Strike won’t sway government

At least 21 schools closed in the south metropolitan area on Thursday as teachers went on strike to protest against the Liberal Government cuts.

Mr Johnston said cuts would include a freeze on teacher numbers, a reduction in education assistants and 30 per cent reduction for school support programs. ‘Schools in the Cannington electorate will lose $1,774,940 in funding as a result of the Barnett Government’s cuts to education,’ he said.

Labor estimates these measures will mean the average West Australian primary school student would suffer a $305 funding cut and the average secondary school student would suffer a $457.50 funding cut.

‘This is not education reform, these are just cuts and the students are the ones that will suffer,’ Mr Johnston said.

‘Not only will there be a reduction in teacher numbers, but now the government’s reform states that classes will need to have 27 students.
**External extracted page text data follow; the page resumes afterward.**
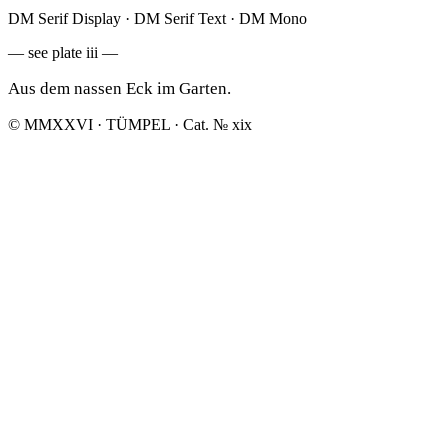
DM Serif Display · DM Serif Text · DM Mono
— see plate iii —
Aus dem nassen Eck im Garten.
© MMXXVI · TÜMPEL · Cat. № xix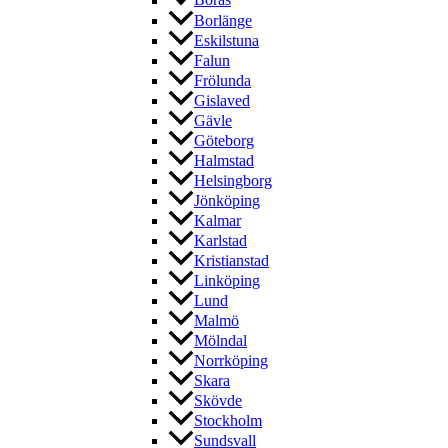
Borås
Borlänge
Eskilstuna
Falun
Frölunda
Gislaved
Gävle
Göteborg
Halmstad
Helsingborg
Jönköping
Kalmar
Karlstad
Kristianstad
Linköping
Lund
Malmö
Mölndal
Norrköping
Skara
Skövde
Stockholm
Sundsvall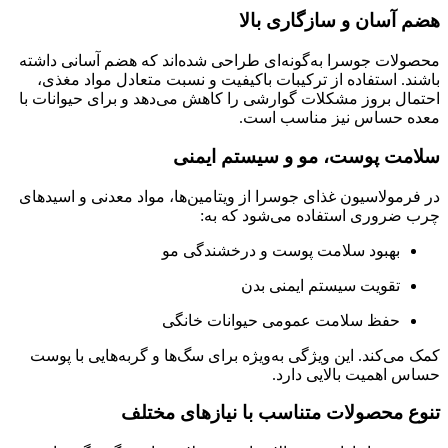
هضم آسان و سازگاری بالا
محصولات جوسرا به‌گونه‌ای طراحی شده‌اند که هضم آسانی داشته
باشند. استفاده از ترکیبات باکیفیت و نسبت متعادل مواد مغذی،
احتمال بروز مشکلات گوارشی را کاهش می‌دهد و برای حیوانات با
معده حساس نیز مناسب است.
سلامت پوست، مو و سیستم ایمنی
در فرمولاسیون غذای جوسرا از ویتامین‌ها، مواد معدنی و اسیدهای
چرب ضروری استفاده می‌شود که به:
بهبود سلامت پوست و درخشندگی مو
تقویت سیستم ایمنی بدن
حفظ سلامت عمومی حیوانات خانگی
کمک می‌کند. این ویژگی به‌ویژه برای سگ‌ها و گربه‌هایی با پوست
حساس اهمیت بالایی دارد.
تنوع محصولات متناسب با نیازهای مختلف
‘This means that a number of schools in my electorate which only have a small number of students doing advanced maths and physics, will not be able to proceed because of the Barnett Government’s cuts.

‘The effect of the budget cuts proposed by the Liberal Party will be detrimental to children in our community.’

Education Minister Peter Collier said the State Government had increased spending on education.

‘The budget is up $300m this financial year and over the past six years, education funding has increased by around 55 per cent, from $2.8 billion to $4.4 billion,’ he said.

‘Between 2008 and 2013, student numbers have increased by only around 9 per cent.

‘Even with an extra $300 million, we have to ask schools to make some savings to cater for the growing demands on the education system and the State Budget.

‘All schools will have to tighten their belts, with a reduction in some funding.

‘However, claims of massive cuts to schools is simply not correct. The changes represent a very small part of total resourcing provided to schools, an average of less than 1.5 per cent.’

Mr Collier said he was disappointed by the teachers’ industrial action on Thursday.

‘The industrial action disrupted our schools, interrupting the learning of children and inconveniencing parents and families,’ he said.

‘The government will not be changing its position because the changes we are implementing are necessary.

‘They will lead to a better, fairer system for schools and students.’